Les études sur des modèles de souris transgéniques ont permis de clarifier la fonction de ces membres de la famille Bcl-2, à la fois dans des conditions physiologiques et pathologiques. La fonction pro-apoptotique de Bcl-2 a été découverte dans les années 1980 et 1990 à partir de lymphome folliculaire humain. Dans différents types cellulaires, comme les LT et les LB, il a été montré que la surexpression des molécules anti-apoptotiques de la famille de Bcl2 permet une résistance à divers stimuli apoptotiques (McDonnell, Deane et al. 1989; Strasser, Harris et al. 1991).

Plus récemment, plusieurs équipes ont observé le rôle de la molécule anti-apoptotique Mcl-1 dans la survie des cellules hématopoïétiques et notamment le développement et la maintenance des LT, des LB et des plasmocytes (Opferman, Iwasaki et al. 2005; Vikstrom, Carotta et al. 2010; Peperzak, Vikstrom et al. 2013).

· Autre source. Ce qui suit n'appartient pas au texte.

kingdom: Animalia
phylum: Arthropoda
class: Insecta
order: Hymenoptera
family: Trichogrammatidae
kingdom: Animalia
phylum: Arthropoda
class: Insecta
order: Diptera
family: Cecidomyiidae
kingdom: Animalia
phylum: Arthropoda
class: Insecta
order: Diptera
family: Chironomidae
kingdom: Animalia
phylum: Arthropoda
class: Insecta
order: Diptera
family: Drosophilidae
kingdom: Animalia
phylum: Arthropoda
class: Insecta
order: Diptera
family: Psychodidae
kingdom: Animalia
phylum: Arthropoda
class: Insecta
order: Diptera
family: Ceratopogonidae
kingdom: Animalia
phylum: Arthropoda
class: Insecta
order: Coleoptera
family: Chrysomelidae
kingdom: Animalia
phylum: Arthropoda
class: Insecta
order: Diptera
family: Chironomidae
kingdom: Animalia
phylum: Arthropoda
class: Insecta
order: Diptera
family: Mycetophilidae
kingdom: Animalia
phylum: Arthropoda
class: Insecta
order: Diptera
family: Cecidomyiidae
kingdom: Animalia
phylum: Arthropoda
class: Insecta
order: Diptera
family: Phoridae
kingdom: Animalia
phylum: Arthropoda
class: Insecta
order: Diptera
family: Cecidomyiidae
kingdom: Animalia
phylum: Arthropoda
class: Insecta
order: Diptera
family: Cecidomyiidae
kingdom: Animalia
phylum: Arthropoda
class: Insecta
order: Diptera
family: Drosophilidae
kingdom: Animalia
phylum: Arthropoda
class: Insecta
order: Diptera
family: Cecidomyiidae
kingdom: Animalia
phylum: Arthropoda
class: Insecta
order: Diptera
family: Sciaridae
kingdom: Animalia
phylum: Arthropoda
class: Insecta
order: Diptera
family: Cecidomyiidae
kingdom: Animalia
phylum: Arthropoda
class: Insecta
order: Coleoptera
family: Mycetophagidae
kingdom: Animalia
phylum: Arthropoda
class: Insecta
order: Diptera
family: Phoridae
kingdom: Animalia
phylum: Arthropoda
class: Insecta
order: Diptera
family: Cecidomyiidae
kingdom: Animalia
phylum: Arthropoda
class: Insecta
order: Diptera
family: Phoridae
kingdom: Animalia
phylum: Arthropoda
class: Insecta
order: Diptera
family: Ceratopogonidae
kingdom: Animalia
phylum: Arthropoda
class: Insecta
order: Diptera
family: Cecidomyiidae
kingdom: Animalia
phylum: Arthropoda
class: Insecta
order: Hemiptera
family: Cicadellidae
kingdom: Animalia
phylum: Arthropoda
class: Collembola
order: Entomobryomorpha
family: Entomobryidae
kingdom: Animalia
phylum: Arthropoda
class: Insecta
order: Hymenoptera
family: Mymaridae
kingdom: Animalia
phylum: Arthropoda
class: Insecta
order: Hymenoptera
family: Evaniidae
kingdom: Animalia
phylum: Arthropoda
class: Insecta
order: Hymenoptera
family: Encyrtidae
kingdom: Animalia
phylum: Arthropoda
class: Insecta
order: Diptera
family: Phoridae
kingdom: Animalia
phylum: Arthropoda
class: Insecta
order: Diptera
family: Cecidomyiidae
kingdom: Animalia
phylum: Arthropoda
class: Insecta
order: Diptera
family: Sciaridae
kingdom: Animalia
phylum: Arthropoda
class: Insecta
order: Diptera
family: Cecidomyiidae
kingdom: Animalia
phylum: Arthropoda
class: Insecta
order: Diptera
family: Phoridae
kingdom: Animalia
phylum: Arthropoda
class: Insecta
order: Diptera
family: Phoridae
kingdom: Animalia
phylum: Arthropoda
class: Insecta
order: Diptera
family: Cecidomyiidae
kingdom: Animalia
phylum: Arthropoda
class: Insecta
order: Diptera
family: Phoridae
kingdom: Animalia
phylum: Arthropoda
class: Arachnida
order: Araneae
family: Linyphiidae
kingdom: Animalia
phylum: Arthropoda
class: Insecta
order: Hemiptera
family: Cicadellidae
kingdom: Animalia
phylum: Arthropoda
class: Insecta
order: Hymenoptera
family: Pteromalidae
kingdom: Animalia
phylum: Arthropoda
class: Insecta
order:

Par ailleurs, une déficience en Bcl-XL conduit à une mort par apoptose massive des précurseurs hématopoïétiques (Motoyama, Wang et al. 1995).

A l’inverse, une déficience en molécules pro-apoptotiques induit un excès de cellules myéloïdes et lymphoïdes démontrant un rôle important de l’apoptose dans l’homéostasie des cellules hématopoïétiques (Fischer, Bouillet et al. 2007).